For anyone who has not had the pleasure of hearing fado yet, it is an often mournful singing style thought to have appeared during the port area of early 19th century in Lisbon. Its influences have been variously attributed to Medieval "cantigas de amigo" and Moorish songs but debate continues as to its origins.
Typically the 'fadista' is accompanied by various types of Portuguese guitars, as is the case on most of the tracks on this CD - complemented in many cases by other acoustic instruments - and the subjects of the song are frequently as mournful as the melodies.
Having said that, not all Fado music is plaintive and, indeed, the first song on the CD, 'Lianor' sung by Yolanda Solares, is positively upbeat. Gisela Joao, who follows, gives us the first taste of the more solemn aspect of the music and what an introduction - a stunningly emotive voice and a beautiful guitarra accompaniment.

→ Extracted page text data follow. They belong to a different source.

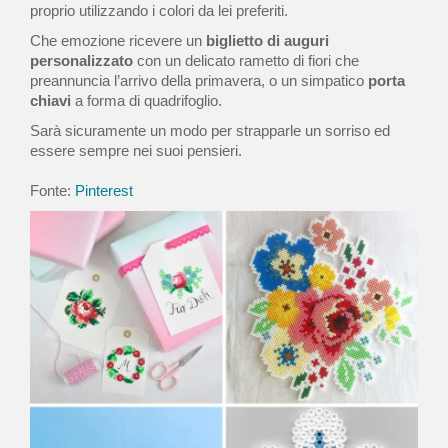
proprio utilizzando i colori da lei preferiti.
Che emozione ricevere un
biglietto di auguri
personalizzato
con un delicato rametto di fiori che
preannuncia l’arrivo della primavera, o un simpatico
porta
chiavi
a forma di quadrifoglio.
Sarà sicuramente un modo per strapparle un sorriso ed
essere sempre nei suoi pensieri.
Fonte:
Pinterest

Next up is a voice familiar to me from her appearance at Musicport a few years ago, Bristol based Claudia Aurora, who ups the tempo again before Carminho sings another beautiful song of yearning for a love feared lost 'As Pedrasda Minha Rua' (The stones of my street)
So the album proceeds, with an array of gorgeous voices and intricate instrumental arrangements which are a testament to the fact that this style of music is in very safe hands. Each of the singers (the others I haven't mentioned are Cuca Roseta, Carla Pires, Joana Rios and Raquel Tavares) has an allocation of two songs apiece and I would have happily listened to many more from any of them. I have to say though that Gisela Joao and Carminho seem to me to be the stars here - the only two to fully raise the goosebumps I associate with fado and who match Mariza in their impact.
This CD serves as a very good introduction to the genre or, for those, like me, who are already smitten, a reassurance that, whilst the music is often dark, the future of fado is very bright indeed.